As of January 2011, The NSRL data is distributed in 4 .iso files and contains a whopping  62,294,036 file entries.  The NSRL tries to help you manage the data volume by directing you to concatenate the NRSLFile.txt files (each containing over 4.7 million rows) found in each .iso and then export only rows with unique hash values.  Such an action reduces the total number of rows to a paltry 18,840,521. However, the unique operation (easily performed with 'uniq' on the command line) hampers the ability of knowing the application or operating system from which the file came.

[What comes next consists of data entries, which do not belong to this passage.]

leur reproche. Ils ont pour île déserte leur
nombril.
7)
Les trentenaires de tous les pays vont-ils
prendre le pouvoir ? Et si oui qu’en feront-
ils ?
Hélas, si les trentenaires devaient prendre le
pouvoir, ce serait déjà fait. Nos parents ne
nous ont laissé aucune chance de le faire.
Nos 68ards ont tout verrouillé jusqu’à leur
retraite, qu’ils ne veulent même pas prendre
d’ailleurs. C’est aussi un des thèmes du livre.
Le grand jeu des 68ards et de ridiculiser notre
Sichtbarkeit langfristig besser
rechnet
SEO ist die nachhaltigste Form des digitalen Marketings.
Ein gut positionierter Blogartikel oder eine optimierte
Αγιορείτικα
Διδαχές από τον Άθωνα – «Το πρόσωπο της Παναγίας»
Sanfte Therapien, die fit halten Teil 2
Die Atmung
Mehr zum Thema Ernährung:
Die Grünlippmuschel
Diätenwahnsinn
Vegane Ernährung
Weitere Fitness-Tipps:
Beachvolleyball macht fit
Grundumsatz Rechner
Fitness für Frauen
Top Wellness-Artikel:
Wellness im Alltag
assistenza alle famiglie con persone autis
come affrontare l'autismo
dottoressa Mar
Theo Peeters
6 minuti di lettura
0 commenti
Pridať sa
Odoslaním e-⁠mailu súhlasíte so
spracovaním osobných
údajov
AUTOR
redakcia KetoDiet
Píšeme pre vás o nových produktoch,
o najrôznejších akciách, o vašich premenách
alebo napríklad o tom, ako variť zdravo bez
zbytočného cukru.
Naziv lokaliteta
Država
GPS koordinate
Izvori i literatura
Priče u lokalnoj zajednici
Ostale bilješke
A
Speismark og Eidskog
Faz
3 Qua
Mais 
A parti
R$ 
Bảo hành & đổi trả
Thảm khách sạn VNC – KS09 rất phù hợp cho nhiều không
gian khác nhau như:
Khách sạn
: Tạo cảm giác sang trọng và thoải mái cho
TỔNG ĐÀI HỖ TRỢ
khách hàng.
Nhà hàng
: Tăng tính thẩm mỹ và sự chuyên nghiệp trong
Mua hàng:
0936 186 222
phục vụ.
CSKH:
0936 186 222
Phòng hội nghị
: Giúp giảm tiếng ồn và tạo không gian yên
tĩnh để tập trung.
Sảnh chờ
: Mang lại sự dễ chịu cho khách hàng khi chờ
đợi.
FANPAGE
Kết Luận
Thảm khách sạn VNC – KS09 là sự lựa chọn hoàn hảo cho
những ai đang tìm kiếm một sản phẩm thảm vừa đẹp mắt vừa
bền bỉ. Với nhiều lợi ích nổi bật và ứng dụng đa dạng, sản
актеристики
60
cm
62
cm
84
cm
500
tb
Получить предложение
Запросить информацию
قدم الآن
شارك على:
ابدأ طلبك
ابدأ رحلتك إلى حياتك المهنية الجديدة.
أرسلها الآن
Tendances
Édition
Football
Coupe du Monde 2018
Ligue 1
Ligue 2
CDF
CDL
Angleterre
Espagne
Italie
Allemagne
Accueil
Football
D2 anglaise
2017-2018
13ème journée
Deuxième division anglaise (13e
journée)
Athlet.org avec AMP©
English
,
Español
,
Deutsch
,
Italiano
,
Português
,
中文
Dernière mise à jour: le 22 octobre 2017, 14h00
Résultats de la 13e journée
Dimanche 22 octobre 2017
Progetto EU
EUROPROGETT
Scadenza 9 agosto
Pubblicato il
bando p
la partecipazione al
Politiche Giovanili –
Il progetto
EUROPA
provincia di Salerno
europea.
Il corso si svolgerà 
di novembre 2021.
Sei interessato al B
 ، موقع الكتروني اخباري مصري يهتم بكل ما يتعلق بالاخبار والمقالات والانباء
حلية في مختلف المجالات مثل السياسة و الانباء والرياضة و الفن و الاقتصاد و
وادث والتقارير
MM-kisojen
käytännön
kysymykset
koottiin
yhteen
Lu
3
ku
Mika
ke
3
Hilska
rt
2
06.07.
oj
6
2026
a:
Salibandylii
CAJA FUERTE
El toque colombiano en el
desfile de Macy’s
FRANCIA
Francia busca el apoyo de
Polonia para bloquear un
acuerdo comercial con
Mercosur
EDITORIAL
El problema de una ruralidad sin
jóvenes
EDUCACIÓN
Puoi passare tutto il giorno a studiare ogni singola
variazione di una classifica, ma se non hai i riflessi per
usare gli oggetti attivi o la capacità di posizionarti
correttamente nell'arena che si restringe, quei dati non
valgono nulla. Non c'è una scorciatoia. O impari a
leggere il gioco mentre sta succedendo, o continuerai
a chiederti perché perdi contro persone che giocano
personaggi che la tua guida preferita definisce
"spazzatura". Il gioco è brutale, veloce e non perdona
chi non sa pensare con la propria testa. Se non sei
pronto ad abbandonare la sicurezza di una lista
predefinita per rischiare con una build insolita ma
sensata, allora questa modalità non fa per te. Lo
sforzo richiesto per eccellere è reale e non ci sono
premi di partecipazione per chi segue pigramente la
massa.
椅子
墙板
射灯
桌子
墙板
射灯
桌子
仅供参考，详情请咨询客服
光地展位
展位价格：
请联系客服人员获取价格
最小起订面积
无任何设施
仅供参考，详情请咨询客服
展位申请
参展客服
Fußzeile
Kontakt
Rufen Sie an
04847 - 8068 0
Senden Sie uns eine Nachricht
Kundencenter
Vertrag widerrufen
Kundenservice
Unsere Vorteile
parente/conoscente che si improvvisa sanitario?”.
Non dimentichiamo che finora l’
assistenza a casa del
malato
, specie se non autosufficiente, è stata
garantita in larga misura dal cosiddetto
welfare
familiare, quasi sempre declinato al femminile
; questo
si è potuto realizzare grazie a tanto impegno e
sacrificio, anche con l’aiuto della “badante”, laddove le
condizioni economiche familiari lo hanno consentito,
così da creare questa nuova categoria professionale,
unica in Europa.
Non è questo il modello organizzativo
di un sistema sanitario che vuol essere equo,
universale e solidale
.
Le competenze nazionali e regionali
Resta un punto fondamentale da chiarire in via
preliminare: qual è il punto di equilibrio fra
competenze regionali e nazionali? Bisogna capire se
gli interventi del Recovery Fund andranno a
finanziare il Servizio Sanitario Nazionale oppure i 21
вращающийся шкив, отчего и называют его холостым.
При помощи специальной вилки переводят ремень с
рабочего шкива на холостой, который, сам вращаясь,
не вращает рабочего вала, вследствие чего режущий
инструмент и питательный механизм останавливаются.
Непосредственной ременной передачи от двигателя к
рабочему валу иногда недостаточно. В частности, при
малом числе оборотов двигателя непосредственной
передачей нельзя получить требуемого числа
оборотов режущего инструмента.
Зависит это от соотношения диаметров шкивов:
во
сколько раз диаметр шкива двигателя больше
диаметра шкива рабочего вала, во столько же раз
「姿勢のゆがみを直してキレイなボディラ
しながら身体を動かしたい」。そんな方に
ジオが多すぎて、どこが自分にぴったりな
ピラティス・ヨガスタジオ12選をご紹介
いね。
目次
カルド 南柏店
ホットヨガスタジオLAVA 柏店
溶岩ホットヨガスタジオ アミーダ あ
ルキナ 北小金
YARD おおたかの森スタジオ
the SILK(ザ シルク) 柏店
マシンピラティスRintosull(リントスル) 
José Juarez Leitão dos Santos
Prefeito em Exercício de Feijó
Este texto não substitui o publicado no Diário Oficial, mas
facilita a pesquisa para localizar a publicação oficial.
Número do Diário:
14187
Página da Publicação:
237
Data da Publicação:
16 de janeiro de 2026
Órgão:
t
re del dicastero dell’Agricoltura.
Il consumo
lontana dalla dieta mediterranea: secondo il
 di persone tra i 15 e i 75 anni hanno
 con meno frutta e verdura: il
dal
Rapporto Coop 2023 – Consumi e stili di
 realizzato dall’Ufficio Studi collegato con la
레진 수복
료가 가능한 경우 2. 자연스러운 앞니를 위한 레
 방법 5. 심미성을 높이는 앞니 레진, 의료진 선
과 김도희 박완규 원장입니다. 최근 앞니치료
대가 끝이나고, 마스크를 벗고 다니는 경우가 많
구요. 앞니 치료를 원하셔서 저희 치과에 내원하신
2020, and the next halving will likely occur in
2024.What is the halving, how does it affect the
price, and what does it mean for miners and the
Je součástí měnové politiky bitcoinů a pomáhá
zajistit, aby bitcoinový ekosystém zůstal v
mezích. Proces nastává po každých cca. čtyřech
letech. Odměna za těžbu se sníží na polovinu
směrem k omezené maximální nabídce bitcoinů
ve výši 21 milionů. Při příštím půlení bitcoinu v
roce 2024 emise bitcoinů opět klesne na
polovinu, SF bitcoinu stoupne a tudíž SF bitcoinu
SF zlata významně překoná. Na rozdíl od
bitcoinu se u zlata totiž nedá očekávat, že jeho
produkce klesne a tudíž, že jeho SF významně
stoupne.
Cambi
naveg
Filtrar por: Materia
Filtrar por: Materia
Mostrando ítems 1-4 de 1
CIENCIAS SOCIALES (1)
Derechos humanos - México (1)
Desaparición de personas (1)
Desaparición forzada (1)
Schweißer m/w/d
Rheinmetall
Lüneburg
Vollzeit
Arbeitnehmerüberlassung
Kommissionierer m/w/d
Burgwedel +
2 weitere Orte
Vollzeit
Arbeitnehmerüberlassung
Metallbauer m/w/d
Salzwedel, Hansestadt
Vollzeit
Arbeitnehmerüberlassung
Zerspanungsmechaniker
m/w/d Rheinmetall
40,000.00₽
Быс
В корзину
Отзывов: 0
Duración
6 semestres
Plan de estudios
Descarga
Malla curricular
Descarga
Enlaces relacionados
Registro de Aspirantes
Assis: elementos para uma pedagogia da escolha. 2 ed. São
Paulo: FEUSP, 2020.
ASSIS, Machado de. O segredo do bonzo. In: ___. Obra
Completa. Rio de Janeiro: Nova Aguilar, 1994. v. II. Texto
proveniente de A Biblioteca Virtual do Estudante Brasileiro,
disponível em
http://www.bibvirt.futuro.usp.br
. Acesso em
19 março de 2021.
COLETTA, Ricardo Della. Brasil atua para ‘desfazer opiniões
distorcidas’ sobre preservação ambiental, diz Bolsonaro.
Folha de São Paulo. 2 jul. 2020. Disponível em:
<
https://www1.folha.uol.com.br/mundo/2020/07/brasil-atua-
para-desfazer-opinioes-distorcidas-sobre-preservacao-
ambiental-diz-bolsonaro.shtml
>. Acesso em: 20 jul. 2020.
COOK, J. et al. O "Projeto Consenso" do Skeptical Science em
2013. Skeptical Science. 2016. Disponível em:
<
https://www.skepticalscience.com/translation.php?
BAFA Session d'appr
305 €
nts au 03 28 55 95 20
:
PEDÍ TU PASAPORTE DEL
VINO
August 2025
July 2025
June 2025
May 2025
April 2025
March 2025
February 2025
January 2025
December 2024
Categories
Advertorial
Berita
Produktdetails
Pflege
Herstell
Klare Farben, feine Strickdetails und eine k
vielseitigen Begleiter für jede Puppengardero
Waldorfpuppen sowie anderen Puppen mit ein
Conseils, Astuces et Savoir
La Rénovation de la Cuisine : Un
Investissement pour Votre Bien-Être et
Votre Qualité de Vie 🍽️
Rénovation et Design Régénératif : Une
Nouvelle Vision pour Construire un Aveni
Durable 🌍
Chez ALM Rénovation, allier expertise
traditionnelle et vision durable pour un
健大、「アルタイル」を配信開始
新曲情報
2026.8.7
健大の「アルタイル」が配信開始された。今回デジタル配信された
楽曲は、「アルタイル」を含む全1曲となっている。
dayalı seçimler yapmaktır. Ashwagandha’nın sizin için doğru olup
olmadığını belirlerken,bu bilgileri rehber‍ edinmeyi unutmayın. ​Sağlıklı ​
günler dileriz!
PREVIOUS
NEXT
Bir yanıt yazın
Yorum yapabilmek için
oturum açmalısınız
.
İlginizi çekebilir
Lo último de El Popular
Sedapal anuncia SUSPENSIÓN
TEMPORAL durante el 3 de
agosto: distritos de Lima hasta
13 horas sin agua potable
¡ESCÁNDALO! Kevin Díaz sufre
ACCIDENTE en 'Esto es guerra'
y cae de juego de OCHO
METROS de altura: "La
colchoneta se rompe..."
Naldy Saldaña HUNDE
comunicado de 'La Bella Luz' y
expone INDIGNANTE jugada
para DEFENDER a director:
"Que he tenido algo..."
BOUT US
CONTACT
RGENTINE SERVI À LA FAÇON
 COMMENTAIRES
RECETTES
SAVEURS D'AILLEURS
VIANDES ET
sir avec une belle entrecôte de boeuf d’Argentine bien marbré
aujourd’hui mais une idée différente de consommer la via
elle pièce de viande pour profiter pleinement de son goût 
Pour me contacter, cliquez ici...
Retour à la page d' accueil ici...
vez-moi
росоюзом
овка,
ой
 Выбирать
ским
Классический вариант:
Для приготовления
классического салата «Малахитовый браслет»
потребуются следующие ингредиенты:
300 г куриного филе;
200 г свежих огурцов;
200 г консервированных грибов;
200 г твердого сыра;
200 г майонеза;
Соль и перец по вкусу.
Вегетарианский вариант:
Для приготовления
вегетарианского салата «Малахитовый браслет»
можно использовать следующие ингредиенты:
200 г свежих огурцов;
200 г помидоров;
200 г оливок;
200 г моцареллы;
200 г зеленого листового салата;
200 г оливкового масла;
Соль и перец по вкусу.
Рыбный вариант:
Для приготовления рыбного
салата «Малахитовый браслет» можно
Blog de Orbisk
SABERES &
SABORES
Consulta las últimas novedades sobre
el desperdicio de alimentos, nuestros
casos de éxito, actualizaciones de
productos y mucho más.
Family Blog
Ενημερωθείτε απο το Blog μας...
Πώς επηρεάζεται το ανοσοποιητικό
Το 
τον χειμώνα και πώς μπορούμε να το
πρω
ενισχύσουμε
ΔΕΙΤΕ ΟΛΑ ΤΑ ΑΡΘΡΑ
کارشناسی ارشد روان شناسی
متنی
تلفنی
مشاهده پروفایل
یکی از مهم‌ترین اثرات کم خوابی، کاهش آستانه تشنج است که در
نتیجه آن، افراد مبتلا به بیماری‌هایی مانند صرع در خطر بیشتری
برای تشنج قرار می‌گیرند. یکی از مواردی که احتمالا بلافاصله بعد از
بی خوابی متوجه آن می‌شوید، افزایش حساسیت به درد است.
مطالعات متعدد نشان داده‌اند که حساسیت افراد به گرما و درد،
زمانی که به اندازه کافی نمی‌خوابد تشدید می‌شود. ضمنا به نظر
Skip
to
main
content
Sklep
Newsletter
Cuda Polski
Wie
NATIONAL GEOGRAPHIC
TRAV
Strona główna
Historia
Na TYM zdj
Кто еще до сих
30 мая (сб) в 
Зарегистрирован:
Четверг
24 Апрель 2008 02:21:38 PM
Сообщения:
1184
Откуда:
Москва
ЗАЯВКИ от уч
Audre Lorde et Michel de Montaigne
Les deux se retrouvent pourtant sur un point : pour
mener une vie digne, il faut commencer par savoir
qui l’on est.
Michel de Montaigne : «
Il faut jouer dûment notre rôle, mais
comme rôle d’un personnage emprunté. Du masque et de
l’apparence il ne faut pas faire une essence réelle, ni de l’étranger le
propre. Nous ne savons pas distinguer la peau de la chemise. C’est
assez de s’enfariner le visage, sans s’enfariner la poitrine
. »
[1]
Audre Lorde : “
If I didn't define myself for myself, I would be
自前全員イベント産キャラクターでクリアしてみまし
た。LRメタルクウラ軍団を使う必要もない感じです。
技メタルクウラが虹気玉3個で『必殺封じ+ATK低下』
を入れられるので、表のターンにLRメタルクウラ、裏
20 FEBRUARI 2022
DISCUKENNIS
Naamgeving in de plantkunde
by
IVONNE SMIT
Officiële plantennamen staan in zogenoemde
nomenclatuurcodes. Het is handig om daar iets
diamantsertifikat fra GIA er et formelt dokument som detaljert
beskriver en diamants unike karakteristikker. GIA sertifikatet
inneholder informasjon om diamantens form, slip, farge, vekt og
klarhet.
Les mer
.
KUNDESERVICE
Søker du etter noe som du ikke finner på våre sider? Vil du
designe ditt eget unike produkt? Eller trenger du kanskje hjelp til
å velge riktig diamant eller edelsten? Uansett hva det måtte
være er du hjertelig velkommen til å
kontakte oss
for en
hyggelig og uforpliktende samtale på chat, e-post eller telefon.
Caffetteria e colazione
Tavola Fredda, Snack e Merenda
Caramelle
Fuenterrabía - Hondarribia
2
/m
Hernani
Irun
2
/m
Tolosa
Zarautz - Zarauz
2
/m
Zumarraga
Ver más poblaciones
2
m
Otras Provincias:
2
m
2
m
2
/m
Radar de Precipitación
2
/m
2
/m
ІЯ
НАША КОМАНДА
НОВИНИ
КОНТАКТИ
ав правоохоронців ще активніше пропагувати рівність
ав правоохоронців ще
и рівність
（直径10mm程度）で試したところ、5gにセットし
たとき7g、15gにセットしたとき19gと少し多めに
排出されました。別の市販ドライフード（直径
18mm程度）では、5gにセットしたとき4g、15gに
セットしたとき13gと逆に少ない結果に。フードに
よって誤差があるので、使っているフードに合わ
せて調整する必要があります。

Size is not the only difficulty, however.  After all, in most cases, large size just means longer processing time.  But the CSV format of the database is a major obstacle.  The field separator used in the database is the comma (',').  But, many of the filenames listed in the db contain commas, and while, text fields are quoted, numeric fields are not.  These conditions are not an obstacle for spread sheets, but keep in mind that OpenOffice Calc can handle only 1,000,000 rows.  And, these conditions make it difficult to work with traditional command line text tools like 'cut', 'sed', and 'awk'.

Ideally, it would be best to have the NSRL db in a database like SQLite, where hash sets could be created based on products and operating systems.  In this way, one could easily export a hash set for Windows XP if that was the type of system being investigated.  However, SQLite splits on all field separators it encounters regardless of what comes before them (meaning they cannot be escaped).  Therefore, trying to import the NSRLFile.txt data fails because there are filenames with commas in them.

The Solution

I am happy to report that there is a solution to the problem with SQLite, however.  A CSV module has been written to overcome this difficulty.  It allows SQLite to query a CSV file directly Using the module is not immediately apparent, so I document the process here:

  1. Decompress the csvfile.zip containing the module source code.
  2. Change to the csvfile/ directory and issue the 'make' command.  If you get an error, it is probably because you don't have the SQLite headers installed (libsqlite3-dev package in Debian/Ubuntu).
  3. Copy the resulting virtcsv.so module to somewhere common, like /usr/local/lib because you will need to load the module each time you query the database you create.
  4. Create a new database with 'sqlite3 nrsl.db'.
  5. Load the CSV module at the SQLite prompt with '.load /usr/local/lib/virtcsv.so'
  6. Create a virtual table to connect to the NSRLFile.txt at the SQLite prompt with 'CREATE VIRTUAL TABLE hashes USING CSVFILE(NSRLFile.txt, CP1252, ',', '"');' where:
    • hashes is the table name you are creating
    • NSRLFile.txt is the CSV file you are attaching
    • CP1252 is the code page Windows Latin 1 (default)
    • , (comma) is the field separator in the CSV file (default is ';' [semicolon])
    • " (double quote) is the string delimiter (default)
  7. View a sample of the data with 'select * from hashes limit 10;'
The process above shows the process for importing one file.  The fact of the matter is, that if you concatenate the four NSRLFile.txt files provided by the NSRL, the file is too large for SQLite to handle.  The files need to be imported to individual tables and queried together to produce hash sets.  Further, Indexes should be created to speed queries (Edit: SQLite will not allow virtual tables to be indexed, so the data must be imported to regular table.  I have written a script to automate this, see below.).  I won't go into those process here, but a good online tutorial for using SQL can be found at W3Schools.  Keep in mind that SQL (shown at W3Schools) and SQLite have some differences, but there are few inconsistencies for basic database query.

Edit:  I've written two scripts to automate the process.  The first, 'getnsrl', will mount the four RDS .iso files and extract/rename the NSRLFile.txt csv files to ready them for processing.  The second, 'mknsrl', will create virtual tables from each csv file and import them into a 'hashes' table.  It will also index the table based on the operating system the files come from to speed searches and hash table exports.